TEXT PROVIDED START

Consider the following hypothetical. Person A has major surgery. During recovery, he is administered morphine in a hospital under the supervision of a physician. After a few days, the drug is discontinued and he never uses it again. Person B is a junky. He buys morphine off the street, self-administers it, and becomes addicted.
Now imagine that a supposedly credible political analyst (who graduated magna cum laude from Harvard!) published an article on a supposedly credible website proclaiming that anyone who sees a difference between Person A and Person B is a “liar.”
Granted, it is an exaggerated hypothetical, but that is pretty much what Matt Yglesias has done over at the The Daily Beast with an article entitled GOP Liars. Here’s a sampling of Yglesias in his own words:
[Y]ou’ve probably heard that part of the Obama administration’s plan to pass health reform is to use the budget reconciliation process. The reason you’ve probably heard is that the press has been obsessed with the topic, repeatedly labeling it a “controversial” move that would “ram” legislation via an end-run around the normal legislative process.”

TEXT PROVIDED END

• **WHAT YOU HAVE TO DO**: In the commentary about Matt Yglesias, what title does his article at The Daily Beast carry? The rows that come next are separate material and have no connection to the commentary.

RECORDED INFORMATION START

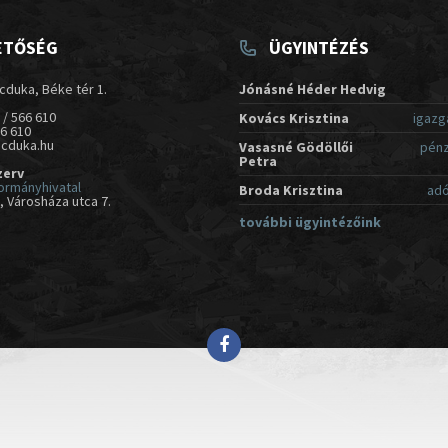
ETŐSÉG
ÜGYINTÉZÉS
cduka, Béke tér 1.
Jónásné Héder Hedvig
 / 566 610
Kovács Krisztina
igazg
66 610
acduka.hu
Vasasné Gödöllői
pénz
Petra
zerv
ormányhivatal
Broda Krisztina
adó
 Városháza utca 7.
további ügyintézőink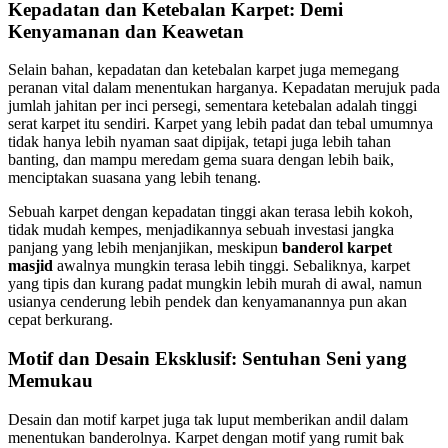
Kepadatan dan Ketebalan Karpet: Demi
Kenyamanan dan Keawetan
Selain bahan, kepadatan dan ketebalan karpet juga memegang
peranan vital dalam menentukan harganya. Kepadatan merujuk pada
jumlah jahitan per inci persegi, sementara ketebalan adalah tinggi
serat karpet itu sendiri. Karpet yang lebih padat dan tebal umumnya
tidak hanya lebih nyaman saat dipijak, tetapi juga lebih tahan
banting, dan mampu meredam gema suara dengan lebih baik,
menciptakan suasana yang lebih tenang.
Sebuah karpet dengan kepadatan tinggi akan terasa lebih kokoh,
tidak mudah kempes, menjadikannya sebuah investasi jangka
panjang yang lebih menjanjikan, meskipun
banderol karpet
masjid
awalnya mungkin terasa lebih tinggi. Sebaliknya, karpet
yang tipis dan kurang padat mungkin lebih murah di awal, namun
usianya cenderung lebih pendek dan kenyamanannya pun akan
cepat berkurang.
Motif dan Desain Eksklusif: Sentuhan Seni yang
Memukau
Desain dan motif karpet juga tak luput memberikan andil dalam
menentukan banderolnya. Karpet dengan motif yang rumit bak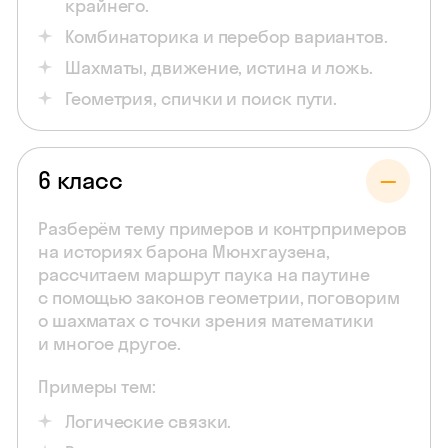
крайнего.
Комбинаторика и перебор вариантов.
Шахматы, движение, истина и ложь.
Геометрия, спички и поиск пути.
6 класс
Разберём тему примеров и контрпримеров
на историях барона Мюнхгаузена,
рассчитаем маршрут паука на паутине
с помощью законов геометрии, поговорим
о шахматах с точки зрения математики
и многое другое.
Примеры тем:
Логические связки.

RECORDED INFORMATION END

• **ANSWER TO THIS EXERCISE**: GOP Liars